If you’ve had a rotator cuff tear repaired but it didn’t heal and/or it tore again, should you go for a second (revision) surgery to repair the recurrent tear? This is one of the few reports on the results of those patients who do go ahead and have the second procedure. Does the tendon heal after the second operation? What are the results in terms of pain, shoulder function, and motion? Let’s find out.
In this study 21 patients with failed rotator cuff surgery (either because of failure of tendon healing or due to a retear of the previously repaired tendon) had a second operation to try and correct the problem. No one rushed into the second surgery. They all tried at least six-months of rehab after the first repair. But persistent pain and loss of motion and function sent them back to the surgeon for help.
But what’s best? Learn to live with the limitations? Keep trying rehab? Or have another operation that may or may not work? Having some idea of how others have fared after a second surgical attempt might help surgeons know how to advise their patients in this type of situation.
There was nothing special or unusual about the patients who had the revision surgery. They included men and women ranging from 47 to 73 years old. Slightly more than half had the injury on their dominant side. Most were treated the first time somewhere else and were now being sent to the Shoulder and Elbow Department of Orthopaedic Surgery at Washington University in St. Louis.
Because this is a teaching hospital involved in research, patients were assessed, tested, and questioned thoroughly to gather baseline information before treatment. They were retested after surgery to evaluate before and after results. Ultrasound imaging was done a year after the revision surgery to take a look at the healing tendon.
The exact revision surgery varied from patient-to-patient depending on what the surgeon found when looking inside the shoulder. And there was a wide range of problems present: biceps tendons torn fully and retracted too far to repair, cartilage holes and tears, complete tears of one or more tendons, degenerative changes in other tendons, irregular bone edges. Everything was carefully repaired or reconstructed and the patients all went back to rehab once again.

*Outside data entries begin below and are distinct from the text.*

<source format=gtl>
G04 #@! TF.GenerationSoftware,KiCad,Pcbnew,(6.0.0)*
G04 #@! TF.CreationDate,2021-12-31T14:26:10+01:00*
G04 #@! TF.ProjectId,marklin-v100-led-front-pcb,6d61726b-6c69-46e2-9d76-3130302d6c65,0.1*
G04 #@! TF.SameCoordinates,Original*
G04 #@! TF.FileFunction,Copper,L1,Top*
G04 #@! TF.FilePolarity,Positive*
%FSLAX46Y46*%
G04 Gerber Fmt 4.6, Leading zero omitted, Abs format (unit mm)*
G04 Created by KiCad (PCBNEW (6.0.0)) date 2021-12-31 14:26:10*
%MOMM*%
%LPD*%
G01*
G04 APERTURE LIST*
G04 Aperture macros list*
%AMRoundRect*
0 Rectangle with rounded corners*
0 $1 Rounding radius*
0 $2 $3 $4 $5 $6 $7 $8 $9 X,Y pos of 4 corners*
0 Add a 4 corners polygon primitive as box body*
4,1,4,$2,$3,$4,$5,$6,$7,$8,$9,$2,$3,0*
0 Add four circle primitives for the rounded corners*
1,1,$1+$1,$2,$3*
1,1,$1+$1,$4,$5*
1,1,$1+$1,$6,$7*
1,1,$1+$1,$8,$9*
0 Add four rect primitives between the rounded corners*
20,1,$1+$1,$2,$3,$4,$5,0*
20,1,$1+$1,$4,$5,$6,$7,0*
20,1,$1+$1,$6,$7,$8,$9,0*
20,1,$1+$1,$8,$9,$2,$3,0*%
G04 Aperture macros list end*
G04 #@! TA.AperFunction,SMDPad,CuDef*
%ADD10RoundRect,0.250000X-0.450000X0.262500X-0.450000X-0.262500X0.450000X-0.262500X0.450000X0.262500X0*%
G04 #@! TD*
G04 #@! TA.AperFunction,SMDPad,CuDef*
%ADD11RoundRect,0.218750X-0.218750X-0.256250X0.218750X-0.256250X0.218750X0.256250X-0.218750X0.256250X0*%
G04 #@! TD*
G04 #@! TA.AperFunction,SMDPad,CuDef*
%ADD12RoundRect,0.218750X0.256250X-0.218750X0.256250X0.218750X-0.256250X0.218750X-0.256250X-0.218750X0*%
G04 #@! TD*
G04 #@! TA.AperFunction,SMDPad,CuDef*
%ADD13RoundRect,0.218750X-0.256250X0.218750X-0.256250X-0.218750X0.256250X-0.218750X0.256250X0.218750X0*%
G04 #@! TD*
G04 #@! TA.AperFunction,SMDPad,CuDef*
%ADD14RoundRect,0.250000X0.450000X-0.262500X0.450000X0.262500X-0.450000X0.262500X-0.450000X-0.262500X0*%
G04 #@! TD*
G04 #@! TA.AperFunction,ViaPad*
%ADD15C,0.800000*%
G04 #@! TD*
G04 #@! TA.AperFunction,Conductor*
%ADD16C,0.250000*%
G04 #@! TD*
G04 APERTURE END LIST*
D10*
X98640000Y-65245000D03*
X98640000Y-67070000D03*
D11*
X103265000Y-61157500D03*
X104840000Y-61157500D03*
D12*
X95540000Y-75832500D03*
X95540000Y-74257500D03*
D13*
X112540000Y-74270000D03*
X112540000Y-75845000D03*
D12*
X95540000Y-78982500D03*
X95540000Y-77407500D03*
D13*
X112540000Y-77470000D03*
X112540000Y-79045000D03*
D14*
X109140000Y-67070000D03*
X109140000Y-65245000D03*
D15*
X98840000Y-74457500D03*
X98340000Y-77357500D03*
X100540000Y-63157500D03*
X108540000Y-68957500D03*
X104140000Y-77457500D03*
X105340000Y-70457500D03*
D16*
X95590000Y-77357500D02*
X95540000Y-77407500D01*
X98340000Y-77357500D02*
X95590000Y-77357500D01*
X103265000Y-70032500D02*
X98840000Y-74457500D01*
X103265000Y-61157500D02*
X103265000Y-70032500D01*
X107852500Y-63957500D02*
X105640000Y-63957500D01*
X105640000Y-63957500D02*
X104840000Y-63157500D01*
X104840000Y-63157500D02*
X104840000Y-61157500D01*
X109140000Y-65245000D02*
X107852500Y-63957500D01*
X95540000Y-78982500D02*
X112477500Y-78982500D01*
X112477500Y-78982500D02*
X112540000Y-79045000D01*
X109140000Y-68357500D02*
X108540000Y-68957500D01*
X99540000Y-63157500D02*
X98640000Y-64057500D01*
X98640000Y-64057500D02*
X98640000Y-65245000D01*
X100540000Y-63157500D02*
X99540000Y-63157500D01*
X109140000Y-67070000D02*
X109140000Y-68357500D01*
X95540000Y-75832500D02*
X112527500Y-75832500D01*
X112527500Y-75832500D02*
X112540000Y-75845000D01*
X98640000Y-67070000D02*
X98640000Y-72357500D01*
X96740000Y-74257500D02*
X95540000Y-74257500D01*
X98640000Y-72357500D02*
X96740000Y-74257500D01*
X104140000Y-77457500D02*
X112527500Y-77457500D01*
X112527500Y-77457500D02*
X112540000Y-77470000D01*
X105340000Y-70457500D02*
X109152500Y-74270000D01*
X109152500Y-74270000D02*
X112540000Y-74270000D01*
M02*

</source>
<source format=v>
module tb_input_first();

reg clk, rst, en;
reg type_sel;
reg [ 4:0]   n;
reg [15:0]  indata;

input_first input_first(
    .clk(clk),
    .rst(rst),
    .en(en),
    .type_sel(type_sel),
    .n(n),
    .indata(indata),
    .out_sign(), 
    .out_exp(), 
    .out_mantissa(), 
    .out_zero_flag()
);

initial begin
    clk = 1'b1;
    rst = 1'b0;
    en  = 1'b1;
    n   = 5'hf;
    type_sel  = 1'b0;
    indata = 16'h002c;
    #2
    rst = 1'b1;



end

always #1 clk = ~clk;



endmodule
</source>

Rehab was a slow, but steady process supervised by a physical therapist in consultation with the surgeon. After six weeks in a sling and pillow to hold the arm in slight abduction (away from the side), the therapist moved the shoulder joint through its motions passively (without the patient’s assistance). Patients weren’t allowed to help move the arm for a full 12 weeks after surgery. By the end of four months, they could start a strengthening program. The therapist helped each patient prepare to return to work and created a rehab program that would enable them to meet individual work demands.
And the results? Well, almost everyone did get pain relief and improved motion and function. Most of the patients improved enough to be able to return to work, play a sport if so desired, and resume daily activities. But less than half (48 per cent) had an intact repair as seen on ultrasound. Five of the 21 patients (about 25 per cent of the group) considered themselves disabled. With ongoing pain, they just weren’t able to even do their daily activities.

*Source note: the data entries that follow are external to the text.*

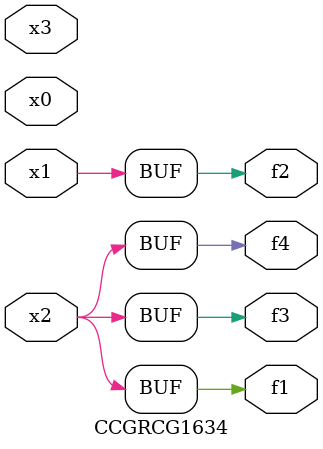
<source format=v>
module CCGRCG1634(
	input x0, x1, x2, x3,
	output f1, f2, f3, f4
);
	assign f1 = x2;
	assign f2 = x1;
	assign f3 = x2;
	assign f4 = x2;
endmodule

</source>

The surgeons found that single-tendon repairs were more likely to be successful than multiple-tendon repairs. In fact, statistical analysis showed that 70 per cent of the single-tendon repairs were in good shape. Only 27 per cent of the multiple tendon repairs made it. Intact tendons did improve shoulder strength. The older the patient, the greater the chance of a poor outcome.
And in the end, even for those whose revision surgery wasn’t completely successful, the patients were better off than before surgery with less pain and more function. Would the surgeons recommend revision surgery in all cases? Maybe not — patients with multiple tears should be advised that surgery might improve their pain more than their function.
Older adults with multiple tears may not have the full result desired. With massive tears of more than one tendon, surgeons may advise this group that the damage cannot be repaired. For those who do have a revision operation, a slow but steady progression in rehab may be best. Giving the repaired tendon(s) time to heal before stressing them may yield better results than a more aggressive program.